I am looking for a pretty way to accomplish the following task, which
must be fairly common.  I have a base class B with publicly derived
classes D1 and D2.  And I have a class BHandler that handles
homogeneous collections of B's, i.e. collections of B's which are
either all D1 or all D2.

BHandler causes B's to undergo certain virtual unary operations, i.e.
ones that involve only one B.  These are easy to implement.  To sketch
what I mean in case I'm being unclear:

    class B {
        void unary_op() =0;
    };
    class D1 : public B {
        void unary_op();
    }
    class BHandler {
        B *b0, *b1;
        void do_unary_op();
    }
    void BHandler::do_unary_op()
    {
        b0->unary_op();
    }

Now my problem is, BHandler needs to make B's undergo binary
operations, and I have been struggling to find a way to implement
these in an elegant manner.  Here are a few of the solutions I have
found:

(1) Cast B to D1 within a D1 member function:

    void BHandler::do_binary_op()
    {
        b0->binary_op(b1);
    }
    void D1::binary_op(B* that_)
    {
        D1 *that = (D1 *) that_;
        // do stuff with this and that
    }

    I don't like this solution very much because even though I know
    that_ can be converted to a D1*, the cast still seems dangerous.

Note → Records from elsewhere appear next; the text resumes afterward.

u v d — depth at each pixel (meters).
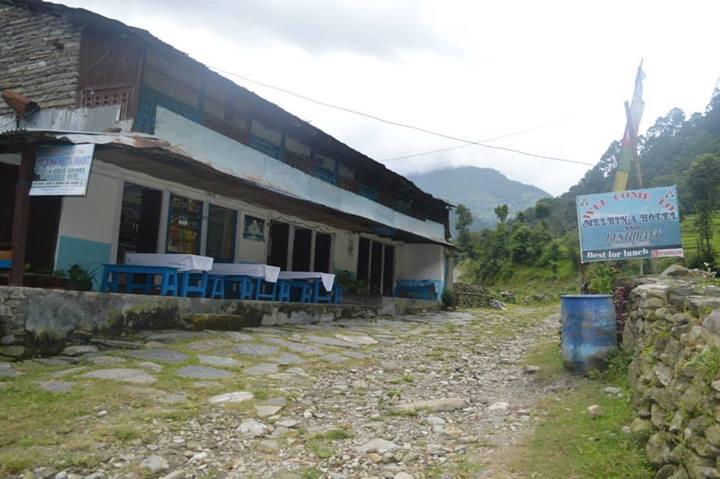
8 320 7.23
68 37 11.20
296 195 14.09
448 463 4.28
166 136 10.69
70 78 11.01
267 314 11.69
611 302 7.06
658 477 3.50
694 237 21.81
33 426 4.68
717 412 3.05
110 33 10.73
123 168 10.76
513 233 44.81
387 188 21.19
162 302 9.18
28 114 11.27
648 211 8.16
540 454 4.25
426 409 5.91
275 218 15.32
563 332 7.29
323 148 17.12
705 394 3.25
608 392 5.84
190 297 10.18
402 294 22.58
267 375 7.21
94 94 10.78
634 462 3.86
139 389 5.89
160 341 8.39
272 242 15.55
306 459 4.42
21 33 11.80
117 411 5.20
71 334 7.79
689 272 7.58
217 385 6.41
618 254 8.25
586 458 4.05
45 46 11.45
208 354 7.98
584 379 6.70
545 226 46.47
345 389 6.86
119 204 10.95
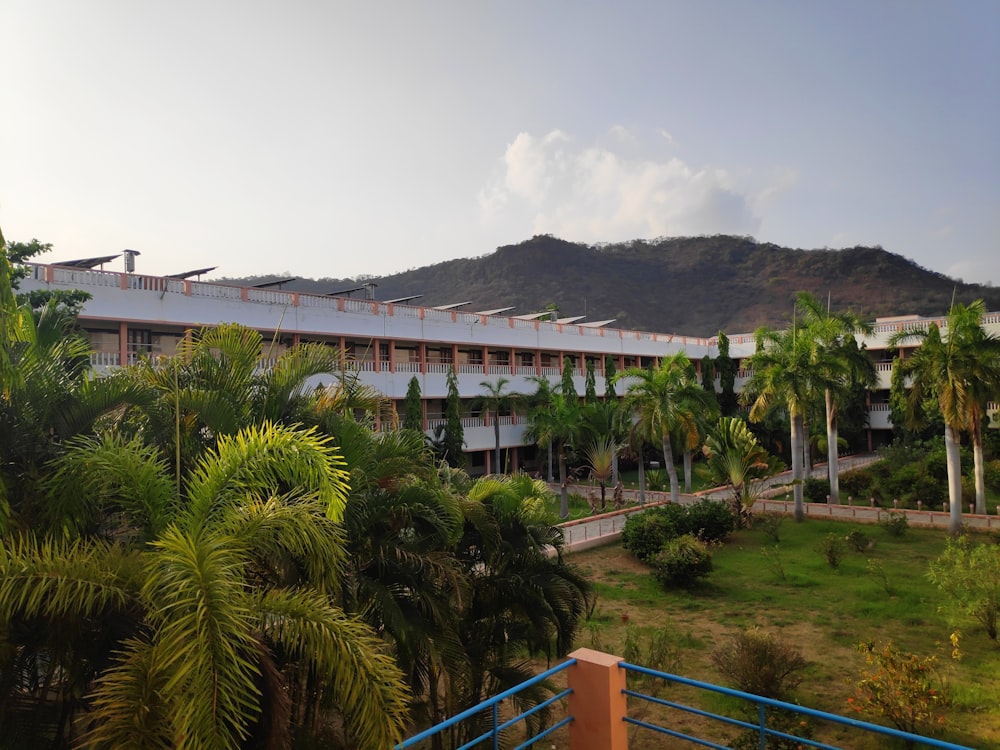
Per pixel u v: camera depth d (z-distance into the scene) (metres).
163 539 4.26
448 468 10.53
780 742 8.84
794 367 27.52
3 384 5.15
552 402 34.31
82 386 6.47
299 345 8.27
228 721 3.82
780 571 19.00
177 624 3.69
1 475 5.23
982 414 26.59
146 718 3.85
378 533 7.19
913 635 13.94
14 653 4.65
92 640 4.74
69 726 5.09
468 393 37.72
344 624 4.40
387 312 33.41
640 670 4.97
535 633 9.04
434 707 7.87
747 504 26.55
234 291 27.20
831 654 13.05
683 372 30.45
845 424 47.06
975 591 13.87
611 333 47.41
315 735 5.35
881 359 50.75
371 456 7.60
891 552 21.47
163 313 24.86
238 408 7.25
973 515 25.64
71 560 4.50
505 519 9.47
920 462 32.91
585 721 5.10
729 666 11.62
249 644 4.16
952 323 23.45
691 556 17.80
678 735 4.91
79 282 22.73
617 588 18.19
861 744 9.53
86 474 5.19
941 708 10.38
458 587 7.14
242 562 4.34
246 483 5.09
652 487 37.56
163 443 6.68
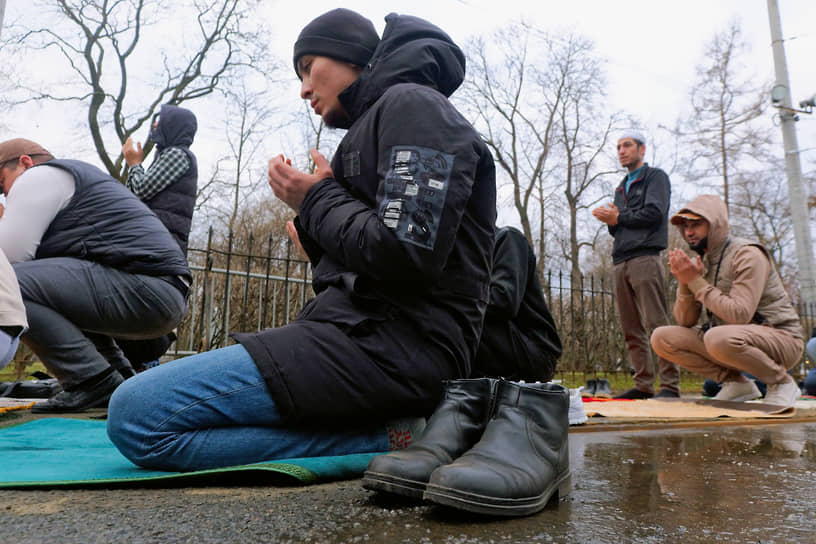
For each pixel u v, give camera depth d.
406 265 1.41
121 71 14.36
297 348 1.49
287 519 1.11
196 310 6.81
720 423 3.32
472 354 1.65
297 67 1.88
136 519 1.09
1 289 2.16
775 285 4.55
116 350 3.42
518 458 1.24
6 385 3.88
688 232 4.75
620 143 5.68
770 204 18.19
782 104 11.49
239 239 9.89
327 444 1.58
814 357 6.72
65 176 2.98
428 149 1.45
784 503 1.32
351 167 1.61
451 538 1.00
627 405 4.29
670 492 1.43
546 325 2.46
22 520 1.07
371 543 0.97
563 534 1.05
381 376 1.50
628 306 5.32
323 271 1.64
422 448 1.32
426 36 1.76
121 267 3.02
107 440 2.16
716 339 4.38
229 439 1.48
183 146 4.05
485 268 1.63
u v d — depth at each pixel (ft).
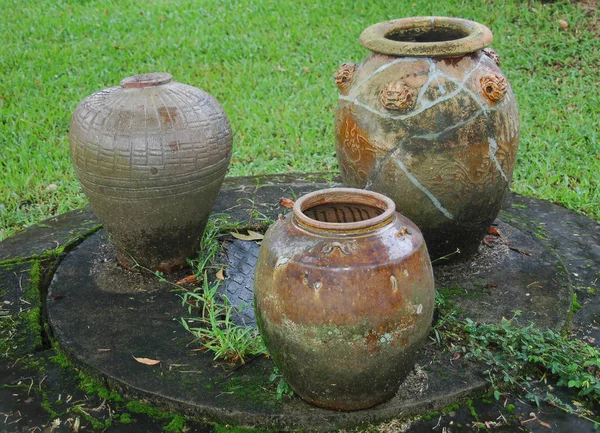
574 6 24.94
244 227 13.48
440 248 11.66
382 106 10.71
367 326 7.91
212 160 11.31
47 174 17.39
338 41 24.45
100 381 9.71
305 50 24.39
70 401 9.50
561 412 9.12
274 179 15.78
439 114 10.50
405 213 11.10
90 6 29.12
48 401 9.52
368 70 11.13
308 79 22.33
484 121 10.65
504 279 11.62
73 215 14.65
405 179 10.78
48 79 22.50
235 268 12.49
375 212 8.94
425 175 10.70
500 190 11.32
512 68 22.21
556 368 9.51
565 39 23.24
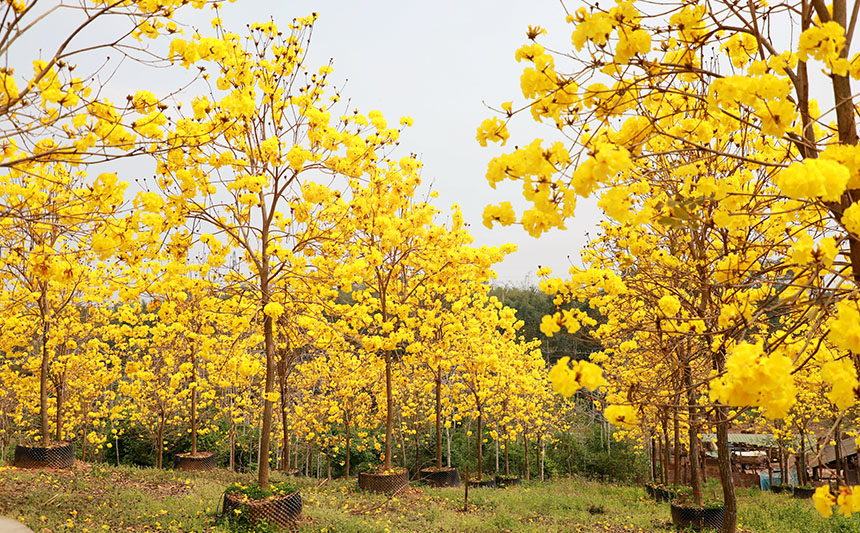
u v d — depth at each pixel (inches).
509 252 369.7
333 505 330.6
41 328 371.2
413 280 427.2
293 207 292.7
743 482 801.6
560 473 869.8
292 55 274.7
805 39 69.5
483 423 722.8
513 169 76.1
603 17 75.6
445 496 392.8
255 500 259.4
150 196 144.1
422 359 422.6
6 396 516.4
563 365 68.2
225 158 250.4
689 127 108.7
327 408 587.8
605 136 89.3
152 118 139.0
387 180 377.7
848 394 67.3
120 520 245.6
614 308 239.1
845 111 78.5
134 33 131.0
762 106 70.1
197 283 275.4
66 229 135.6
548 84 78.5
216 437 796.0
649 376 212.7
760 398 60.5
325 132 271.3
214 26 246.7
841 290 69.1
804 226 98.4
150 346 510.6
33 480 299.3
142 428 759.7
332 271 315.3
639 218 75.9
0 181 243.9
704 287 146.9
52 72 122.6
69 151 114.5
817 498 69.8
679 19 86.6
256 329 288.0
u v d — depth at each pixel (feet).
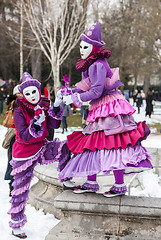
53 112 12.14
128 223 11.29
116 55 112.88
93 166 10.40
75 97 10.80
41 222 14.55
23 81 12.80
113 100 11.13
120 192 11.34
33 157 12.49
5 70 137.90
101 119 10.97
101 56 11.16
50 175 15.66
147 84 157.28
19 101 12.24
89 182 11.78
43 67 120.98
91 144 10.78
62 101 11.32
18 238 12.95
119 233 11.16
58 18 70.13
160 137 38.81
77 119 59.41
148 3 92.22
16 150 12.54
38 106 11.78
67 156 12.12
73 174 10.59
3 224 14.24
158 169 20.27
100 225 11.43
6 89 65.31
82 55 11.50
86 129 11.38
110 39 101.55
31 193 16.66
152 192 18.42
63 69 120.78
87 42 11.30
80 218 11.67
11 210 12.90
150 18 92.58
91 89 10.78
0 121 51.96
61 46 68.39
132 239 10.94
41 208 15.78
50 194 15.89
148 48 104.83
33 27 73.05
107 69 11.25
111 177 17.51
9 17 93.35
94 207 11.22
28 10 70.79
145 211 10.87
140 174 19.70
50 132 19.08
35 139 12.32
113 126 10.74
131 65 119.55
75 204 11.34
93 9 65.77
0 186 19.69
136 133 10.77
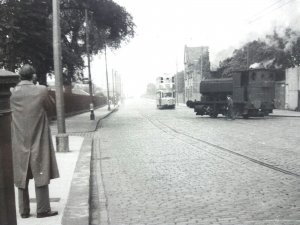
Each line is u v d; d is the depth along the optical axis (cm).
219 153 1346
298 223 582
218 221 601
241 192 784
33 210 654
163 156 1320
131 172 1052
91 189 862
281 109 4453
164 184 884
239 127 2452
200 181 902
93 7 3953
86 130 2470
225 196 757
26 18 2602
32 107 591
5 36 2531
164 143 1706
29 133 595
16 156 597
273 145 1523
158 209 683
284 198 729
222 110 3606
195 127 2545
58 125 1439
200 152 1388
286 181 872
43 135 602
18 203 653
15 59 2656
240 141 1686
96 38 4262
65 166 1110
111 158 1321
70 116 4269
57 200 720
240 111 3388
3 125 349
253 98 3244
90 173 1040
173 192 805
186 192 801
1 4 2525
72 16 4078
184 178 944
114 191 834
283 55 5212
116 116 4425
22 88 593
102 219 634
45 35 2792
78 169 1055
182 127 2575
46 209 613
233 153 1334
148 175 1000
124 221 619
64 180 905
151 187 859
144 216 643
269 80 3250
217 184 865
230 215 632
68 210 647
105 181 945
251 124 2686
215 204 702
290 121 2909
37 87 598
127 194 803
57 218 604
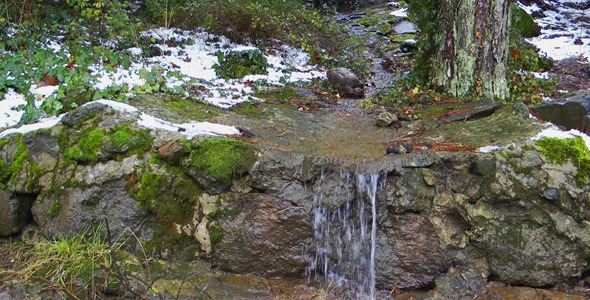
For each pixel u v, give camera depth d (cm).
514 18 662
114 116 400
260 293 368
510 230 374
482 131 443
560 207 366
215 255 385
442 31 609
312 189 383
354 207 388
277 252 382
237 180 386
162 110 450
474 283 371
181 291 356
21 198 391
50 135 399
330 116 528
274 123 483
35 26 597
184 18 741
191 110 477
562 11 1130
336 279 388
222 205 384
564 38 935
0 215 386
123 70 549
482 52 582
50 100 449
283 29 798
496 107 489
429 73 640
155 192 379
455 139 434
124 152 382
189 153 382
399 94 599
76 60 508
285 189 381
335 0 1389
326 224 385
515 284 376
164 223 382
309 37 805
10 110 449
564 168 371
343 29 950
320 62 749
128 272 357
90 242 375
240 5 752
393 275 383
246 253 382
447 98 583
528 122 434
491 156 379
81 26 630
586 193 364
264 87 594
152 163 381
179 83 546
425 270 382
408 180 383
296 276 386
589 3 1171
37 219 393
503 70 594
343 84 623
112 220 376
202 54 671
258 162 381
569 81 696
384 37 1024
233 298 361
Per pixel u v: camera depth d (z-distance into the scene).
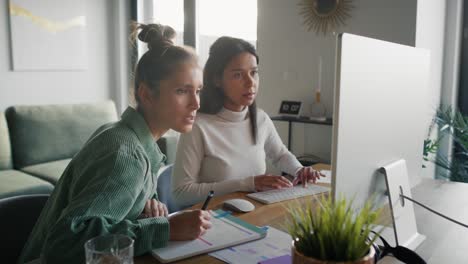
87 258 0.80
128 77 4.48
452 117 3.01
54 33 3.89
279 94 3.47
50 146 3.59
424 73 1.15
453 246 1.09
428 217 1.32
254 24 3.59
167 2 4.17
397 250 0.94
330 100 3.18
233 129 1.78
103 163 0.95
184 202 1.62
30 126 3.48
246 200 1.45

(2) Take advantage of the fact that the only truly safe way to convert
    a B* to a D1* is through a virtual function call:

    void BHandler::do_binary_op()
    {
        b1->operate_with();
        b0->binary_op();
    }
    D1::operate_with()
    {
        that = this;  // then, that is a static member of D1, of type D1*
    }
    D1::binary_op()
    {
        // do stuff with this and that
    }

    This is even worse because in my application some calls to
    binary_op() need to be nested, so I still have to put a copy of
    that in an automatic variable, i.e.

    D1::binary_op()
    {
        D1* mythat = that;
        // do stuff with this and mythat
    }

(3) The safest implementation I have thought of seems less error-prone
    but is somewhat cumbersome:

    class BHandler {
        B *b0, b1;
        void do_binary_op();
        void provide_that();
    }
    void BHandler::provide_that()
    {
        b1->is_that();
    }
    class B {
        void is_that() =0;
        void request_that() =0;
    }
    class D1 : public B {
        D1 (BHandler* h_) : h(h_) {}
        BHandler* h;
        D1* that;
        static D1* static_that;
        void is_that() { static_that = this;}
        void request_that()
          { h->provide_that(); that = static_that; }
        void binary_op();
    }
    void D1::binary_op()
    {
        request_that();
        // do stuff with this and that
    }    

    This is my favorite implementation because by merely glancing at
    the code one can tell it is safe... but at what cost?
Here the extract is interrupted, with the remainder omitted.